An appropriate title for this figure could be:

“Figure X. Exposure to acrolein increases secretion of proinflammatory biomarkers in primary human bronchial epithelial cells. Groups were compared using the Friedman test to obtain overall p-value and Wilcoxon signed rank test for post-hoc testing. * p < 0.05, ** p < 0.01, *** p < 0.001, **** p < 0.0001 for comparison with control. For additional significant comparisons, see Supplemental Table X. n = 16 per group (paired).”

Answer to Environmental Health Question 2

With this, we can answer Environmental Health Question #2 : Do TNF-\(\alpha\) concentrations significantly increase with increasing dose of acrolein?

Answer: Yes, TNF-\(\alpha\) concentrations significantly increase with increasing dose of acrolein, which we were able to visualize, along with other mediators, in our facet plot.

Concluding Remarks

In this module, we introduced common multi-group statistical tests, including both overall effects tests and post-hoc testing. We applied these tests to our example dataset and demonstrated how to produce publication-quality tables and figures of our results. Implementing a workflow such as this enables efficient analysis of wet-bench generated data and customization of output figures and tables suited to your personal preferences.

Additional Resources

Test Your Knowledge

Functional endpoints from these cultures were also measured. These endpoints were: 1) Membrane Permeability (MemPerm), 2) Trans-Epithelial Electrical Resistance (TEER), 3) Ciliary Beat Frequency (CBF), and 4) Expression of Mucin (MUC5AC). These data were already processed and tested for normality (see Test Your Knowledge for TAME 2.0 Module 4.2 Data Import, Processing, and Summary Statistics), with results indicating that two of the endpoints are normally distributed and two non-normally distributed.
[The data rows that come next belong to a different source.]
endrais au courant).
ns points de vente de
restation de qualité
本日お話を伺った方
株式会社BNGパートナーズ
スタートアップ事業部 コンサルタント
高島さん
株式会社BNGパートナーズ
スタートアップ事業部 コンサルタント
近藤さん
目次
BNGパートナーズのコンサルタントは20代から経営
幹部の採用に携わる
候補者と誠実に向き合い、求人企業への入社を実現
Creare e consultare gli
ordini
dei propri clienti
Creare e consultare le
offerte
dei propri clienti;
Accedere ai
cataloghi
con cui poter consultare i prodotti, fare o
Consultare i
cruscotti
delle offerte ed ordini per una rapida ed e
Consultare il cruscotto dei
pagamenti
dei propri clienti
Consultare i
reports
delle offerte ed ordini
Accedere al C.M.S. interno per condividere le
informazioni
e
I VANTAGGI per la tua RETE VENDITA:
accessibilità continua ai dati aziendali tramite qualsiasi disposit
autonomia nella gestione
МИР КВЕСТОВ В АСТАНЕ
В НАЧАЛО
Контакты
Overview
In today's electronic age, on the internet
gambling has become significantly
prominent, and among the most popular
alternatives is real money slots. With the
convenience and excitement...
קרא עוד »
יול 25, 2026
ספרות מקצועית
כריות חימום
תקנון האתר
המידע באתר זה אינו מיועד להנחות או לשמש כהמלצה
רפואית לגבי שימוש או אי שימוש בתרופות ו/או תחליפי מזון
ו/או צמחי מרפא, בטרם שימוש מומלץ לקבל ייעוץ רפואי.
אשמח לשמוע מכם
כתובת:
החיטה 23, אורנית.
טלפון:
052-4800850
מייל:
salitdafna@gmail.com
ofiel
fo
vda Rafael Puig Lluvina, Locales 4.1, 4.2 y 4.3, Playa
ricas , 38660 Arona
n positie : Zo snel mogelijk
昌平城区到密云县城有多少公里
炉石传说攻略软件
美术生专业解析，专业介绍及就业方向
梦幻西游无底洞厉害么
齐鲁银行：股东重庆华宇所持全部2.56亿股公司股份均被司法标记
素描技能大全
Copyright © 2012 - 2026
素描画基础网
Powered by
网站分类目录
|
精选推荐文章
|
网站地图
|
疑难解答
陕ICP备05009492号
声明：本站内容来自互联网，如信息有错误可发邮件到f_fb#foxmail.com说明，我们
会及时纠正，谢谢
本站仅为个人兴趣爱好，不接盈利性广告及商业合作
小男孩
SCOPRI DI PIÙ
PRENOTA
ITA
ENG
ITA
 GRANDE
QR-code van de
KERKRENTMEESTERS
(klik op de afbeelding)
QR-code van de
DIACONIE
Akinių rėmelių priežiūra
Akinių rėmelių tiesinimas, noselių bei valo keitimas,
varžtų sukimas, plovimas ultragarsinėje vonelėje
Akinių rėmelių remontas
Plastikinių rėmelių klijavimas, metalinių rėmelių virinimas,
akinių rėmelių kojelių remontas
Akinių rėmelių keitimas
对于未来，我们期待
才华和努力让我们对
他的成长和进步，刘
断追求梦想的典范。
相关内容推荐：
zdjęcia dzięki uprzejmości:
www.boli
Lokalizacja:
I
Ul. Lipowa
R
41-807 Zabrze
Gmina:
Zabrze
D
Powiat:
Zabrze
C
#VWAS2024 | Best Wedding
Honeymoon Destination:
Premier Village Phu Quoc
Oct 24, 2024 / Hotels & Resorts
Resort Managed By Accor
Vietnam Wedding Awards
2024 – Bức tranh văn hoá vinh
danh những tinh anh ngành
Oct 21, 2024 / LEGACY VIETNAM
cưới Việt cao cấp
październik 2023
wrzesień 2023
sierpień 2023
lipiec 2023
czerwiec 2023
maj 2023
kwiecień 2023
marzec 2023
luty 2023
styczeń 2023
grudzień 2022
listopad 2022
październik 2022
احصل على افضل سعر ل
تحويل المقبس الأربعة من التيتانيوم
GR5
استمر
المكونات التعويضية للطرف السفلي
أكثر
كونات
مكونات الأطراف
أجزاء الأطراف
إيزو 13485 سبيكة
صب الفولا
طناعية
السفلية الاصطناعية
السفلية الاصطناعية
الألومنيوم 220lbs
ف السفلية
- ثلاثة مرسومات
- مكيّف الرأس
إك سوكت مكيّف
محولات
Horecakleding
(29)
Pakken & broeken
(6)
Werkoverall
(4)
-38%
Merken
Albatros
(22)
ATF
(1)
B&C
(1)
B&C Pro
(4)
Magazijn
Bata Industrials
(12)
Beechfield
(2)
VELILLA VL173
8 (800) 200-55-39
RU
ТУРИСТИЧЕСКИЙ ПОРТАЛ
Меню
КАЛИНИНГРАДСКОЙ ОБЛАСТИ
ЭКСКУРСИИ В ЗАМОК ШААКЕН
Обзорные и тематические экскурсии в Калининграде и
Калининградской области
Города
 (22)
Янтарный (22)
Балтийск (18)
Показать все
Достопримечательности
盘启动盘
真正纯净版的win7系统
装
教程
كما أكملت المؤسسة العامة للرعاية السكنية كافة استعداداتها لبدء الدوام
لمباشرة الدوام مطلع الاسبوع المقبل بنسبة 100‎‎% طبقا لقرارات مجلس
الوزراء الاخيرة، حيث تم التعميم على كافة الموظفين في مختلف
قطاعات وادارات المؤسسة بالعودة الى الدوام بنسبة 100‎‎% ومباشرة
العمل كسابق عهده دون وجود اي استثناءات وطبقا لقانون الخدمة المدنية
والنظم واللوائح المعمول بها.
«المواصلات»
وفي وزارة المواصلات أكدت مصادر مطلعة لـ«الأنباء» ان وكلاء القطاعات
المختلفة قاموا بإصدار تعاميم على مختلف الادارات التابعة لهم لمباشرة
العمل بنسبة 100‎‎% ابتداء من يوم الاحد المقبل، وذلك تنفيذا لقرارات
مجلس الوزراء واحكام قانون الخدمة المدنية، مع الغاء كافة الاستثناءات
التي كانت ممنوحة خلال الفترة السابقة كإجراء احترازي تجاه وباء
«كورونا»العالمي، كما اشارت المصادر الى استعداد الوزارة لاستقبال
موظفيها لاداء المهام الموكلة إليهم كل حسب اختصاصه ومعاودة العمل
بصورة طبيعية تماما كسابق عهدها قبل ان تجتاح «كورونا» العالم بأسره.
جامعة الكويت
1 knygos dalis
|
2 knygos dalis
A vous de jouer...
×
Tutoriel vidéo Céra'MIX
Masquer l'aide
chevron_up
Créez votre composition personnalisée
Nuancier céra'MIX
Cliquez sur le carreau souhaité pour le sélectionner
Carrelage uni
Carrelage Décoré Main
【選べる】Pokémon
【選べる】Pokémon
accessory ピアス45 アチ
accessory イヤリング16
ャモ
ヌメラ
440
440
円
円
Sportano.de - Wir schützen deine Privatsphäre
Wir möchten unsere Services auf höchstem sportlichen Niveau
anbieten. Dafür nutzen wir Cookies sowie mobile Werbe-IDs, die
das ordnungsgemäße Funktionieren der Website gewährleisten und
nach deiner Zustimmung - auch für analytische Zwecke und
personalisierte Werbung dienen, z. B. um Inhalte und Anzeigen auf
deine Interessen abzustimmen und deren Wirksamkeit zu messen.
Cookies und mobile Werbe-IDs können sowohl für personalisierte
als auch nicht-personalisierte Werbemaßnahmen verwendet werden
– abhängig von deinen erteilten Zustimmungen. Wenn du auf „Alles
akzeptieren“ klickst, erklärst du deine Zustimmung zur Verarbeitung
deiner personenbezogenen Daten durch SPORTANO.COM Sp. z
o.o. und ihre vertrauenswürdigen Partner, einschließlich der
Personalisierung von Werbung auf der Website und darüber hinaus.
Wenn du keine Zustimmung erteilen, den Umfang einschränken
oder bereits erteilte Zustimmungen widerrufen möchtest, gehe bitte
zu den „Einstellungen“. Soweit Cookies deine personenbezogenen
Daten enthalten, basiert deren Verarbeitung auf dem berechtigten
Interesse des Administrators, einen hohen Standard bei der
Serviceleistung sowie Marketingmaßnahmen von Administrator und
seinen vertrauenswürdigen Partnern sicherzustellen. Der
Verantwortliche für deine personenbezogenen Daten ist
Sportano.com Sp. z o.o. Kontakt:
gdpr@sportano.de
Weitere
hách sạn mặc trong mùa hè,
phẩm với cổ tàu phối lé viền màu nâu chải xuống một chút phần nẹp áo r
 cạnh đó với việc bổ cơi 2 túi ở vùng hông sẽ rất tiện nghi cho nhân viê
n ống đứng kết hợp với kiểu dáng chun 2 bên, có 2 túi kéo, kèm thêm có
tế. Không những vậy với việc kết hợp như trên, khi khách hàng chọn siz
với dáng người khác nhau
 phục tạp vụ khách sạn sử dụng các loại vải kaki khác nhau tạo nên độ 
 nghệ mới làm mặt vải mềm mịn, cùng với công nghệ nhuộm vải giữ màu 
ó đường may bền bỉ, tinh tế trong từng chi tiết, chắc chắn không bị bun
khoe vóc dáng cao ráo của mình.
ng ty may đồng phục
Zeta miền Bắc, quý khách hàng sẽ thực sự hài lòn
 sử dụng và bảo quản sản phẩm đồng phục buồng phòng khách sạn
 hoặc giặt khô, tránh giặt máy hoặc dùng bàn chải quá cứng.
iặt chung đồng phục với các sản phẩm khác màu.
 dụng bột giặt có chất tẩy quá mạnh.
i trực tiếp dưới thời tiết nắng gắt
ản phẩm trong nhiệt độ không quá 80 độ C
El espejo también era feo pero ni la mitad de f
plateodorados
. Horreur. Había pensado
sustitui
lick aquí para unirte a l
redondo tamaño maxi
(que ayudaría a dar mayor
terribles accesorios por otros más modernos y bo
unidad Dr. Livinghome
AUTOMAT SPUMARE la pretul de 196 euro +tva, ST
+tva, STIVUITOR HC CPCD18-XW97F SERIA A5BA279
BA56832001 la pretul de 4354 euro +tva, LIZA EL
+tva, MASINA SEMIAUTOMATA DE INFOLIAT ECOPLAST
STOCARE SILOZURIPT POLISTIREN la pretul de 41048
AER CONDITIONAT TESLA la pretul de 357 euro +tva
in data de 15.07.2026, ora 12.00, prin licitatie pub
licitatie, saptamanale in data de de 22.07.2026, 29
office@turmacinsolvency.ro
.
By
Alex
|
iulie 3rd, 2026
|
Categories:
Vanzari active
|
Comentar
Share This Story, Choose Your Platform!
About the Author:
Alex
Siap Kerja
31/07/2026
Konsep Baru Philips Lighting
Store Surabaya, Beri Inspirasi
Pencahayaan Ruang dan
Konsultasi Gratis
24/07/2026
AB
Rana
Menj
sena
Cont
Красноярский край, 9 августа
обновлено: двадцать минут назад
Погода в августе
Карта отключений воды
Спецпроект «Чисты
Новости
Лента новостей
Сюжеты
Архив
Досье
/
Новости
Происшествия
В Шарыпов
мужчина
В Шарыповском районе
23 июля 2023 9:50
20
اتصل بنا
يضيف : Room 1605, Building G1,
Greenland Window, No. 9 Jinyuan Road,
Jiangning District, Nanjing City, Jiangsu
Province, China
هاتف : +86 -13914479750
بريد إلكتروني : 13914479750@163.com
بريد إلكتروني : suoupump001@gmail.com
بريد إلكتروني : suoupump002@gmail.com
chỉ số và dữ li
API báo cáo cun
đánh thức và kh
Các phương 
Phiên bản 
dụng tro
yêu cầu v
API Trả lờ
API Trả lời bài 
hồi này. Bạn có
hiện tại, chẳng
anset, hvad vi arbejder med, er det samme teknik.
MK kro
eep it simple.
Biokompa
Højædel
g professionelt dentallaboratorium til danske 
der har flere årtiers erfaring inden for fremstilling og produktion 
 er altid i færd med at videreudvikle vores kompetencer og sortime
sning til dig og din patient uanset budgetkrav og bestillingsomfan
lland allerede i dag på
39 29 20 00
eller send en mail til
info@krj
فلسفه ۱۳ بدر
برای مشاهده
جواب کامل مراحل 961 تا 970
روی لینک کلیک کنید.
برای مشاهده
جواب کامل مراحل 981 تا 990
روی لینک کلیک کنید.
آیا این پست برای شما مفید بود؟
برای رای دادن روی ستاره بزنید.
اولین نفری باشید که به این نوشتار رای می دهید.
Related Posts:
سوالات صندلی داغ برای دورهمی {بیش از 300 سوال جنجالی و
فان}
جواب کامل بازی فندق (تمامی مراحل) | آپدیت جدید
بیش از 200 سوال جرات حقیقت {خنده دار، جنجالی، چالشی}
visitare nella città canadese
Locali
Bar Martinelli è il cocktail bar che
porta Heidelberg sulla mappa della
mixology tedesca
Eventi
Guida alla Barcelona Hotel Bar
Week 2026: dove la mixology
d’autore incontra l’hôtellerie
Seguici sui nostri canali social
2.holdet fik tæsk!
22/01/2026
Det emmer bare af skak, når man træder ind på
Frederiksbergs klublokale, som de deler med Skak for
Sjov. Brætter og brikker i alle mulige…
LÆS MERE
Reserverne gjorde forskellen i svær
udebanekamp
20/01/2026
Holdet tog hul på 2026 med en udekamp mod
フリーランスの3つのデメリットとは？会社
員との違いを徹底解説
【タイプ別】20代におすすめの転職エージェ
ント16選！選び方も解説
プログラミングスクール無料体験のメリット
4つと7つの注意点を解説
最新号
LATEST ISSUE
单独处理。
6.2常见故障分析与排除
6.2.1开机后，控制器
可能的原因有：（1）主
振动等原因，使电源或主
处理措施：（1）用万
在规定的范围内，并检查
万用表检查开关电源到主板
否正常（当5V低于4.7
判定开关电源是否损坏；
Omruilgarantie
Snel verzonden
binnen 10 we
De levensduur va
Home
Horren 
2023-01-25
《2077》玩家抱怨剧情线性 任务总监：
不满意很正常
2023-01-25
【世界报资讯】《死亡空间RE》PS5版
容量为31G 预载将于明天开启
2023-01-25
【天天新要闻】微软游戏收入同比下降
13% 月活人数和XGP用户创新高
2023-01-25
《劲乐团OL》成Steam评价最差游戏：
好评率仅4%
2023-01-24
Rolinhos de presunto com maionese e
Use the same processes demonstrated in this module and the provided data (“Module4_5_TYKInput.xlsx” (functional data)) to run analyses and make a publication-quality figure panel and table to answer the following question: Are there significant differences in functional endpoints between cells treated with different concentrations of acrolein?

For an extra challenge, try also making your faceted plot in the style of option #1 above, with different symbols, letters, or group names above columns to indicate which group that column in significant in comparison with.